Genotype.to_table() / to_tsv(path): the ground-truth genotype as a table one row per (segment, gene) with zygosity (homozygous / heterozygous / hemizygous / deleted), the carried alleles per haplotype, and per-haplotype allele:copies:weight detail. This is the reference a genotype-inference benchmark compares against.

for row in result.genotypes[0].to_table():
    if row["zygosity"] != "homozygous":      # show the interesting genes
        print(row["gene"], row["zygosity"], row["haplotype_0"], row["haplotype_1"])

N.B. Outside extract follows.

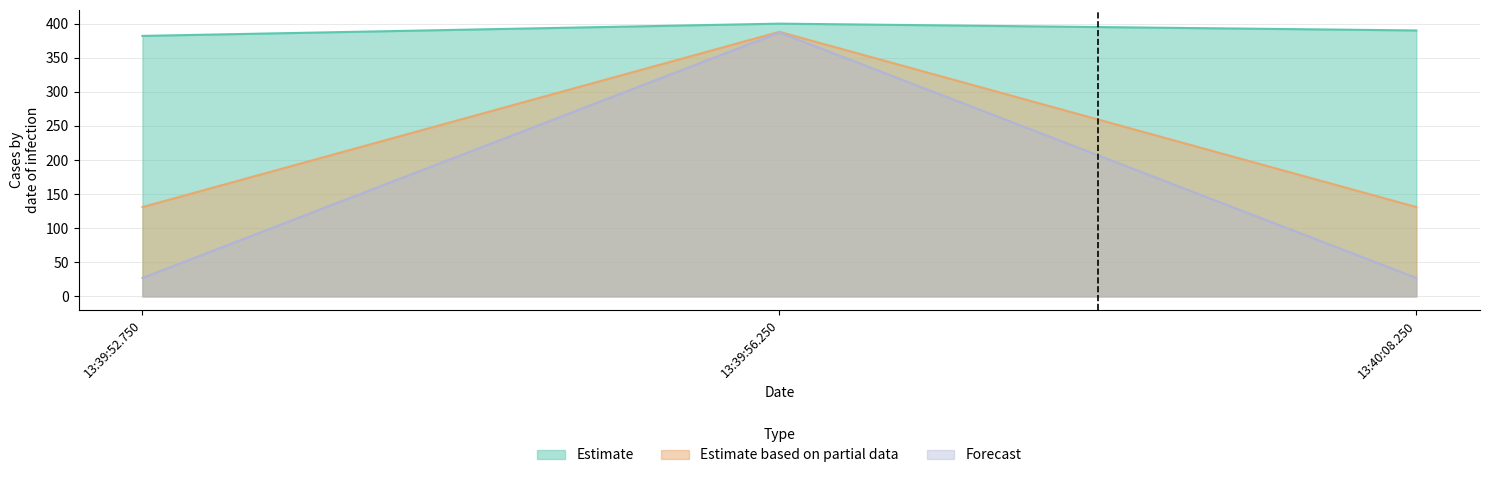

Which series has the largest total across all categories?

Estimate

Limitations (this release)¶

Model assumptions (what the genotype machinery does not try to capture, so you can judge whether it fits your study):

Sampling is independent per gene. Genotype.sample draws each gene independently under a per-chromosome Hardy–Weinberg model - no linkage disequilibrium, gene co-deletion blocks, ancestry, or donor-specific haplotype structure (see the caveat box in Sampling & population priors). Hand-built genotypes are exactly what you specify.
Deletion, not duplication, in sampling. Sampling models gene presence/ deletion only; gene duplication / copy-number > 1 must be built explicitly with duplicate_gene.
Receptor revision is haplotype-aware, not mechanistic. It restricts the replacement V to carried alleles on the drawn chromosome, but does not model genomic V order, RSS constraints, upstream-V availability, or deletion of intervening loci.

Deferred features:

External loaders - importing genotypes from VDJbase / TIgGER / IgDiscover / partis output. (You can build the equivalent Genotype by hand today.)

Backward compatibility¶

The genotype machinery is purely additive. An experiment with no genotype attached produces byte-identical output to previous releases (pinned by a checksum test). Attaching a genotype is the only thing that switches recombination onto the phased path.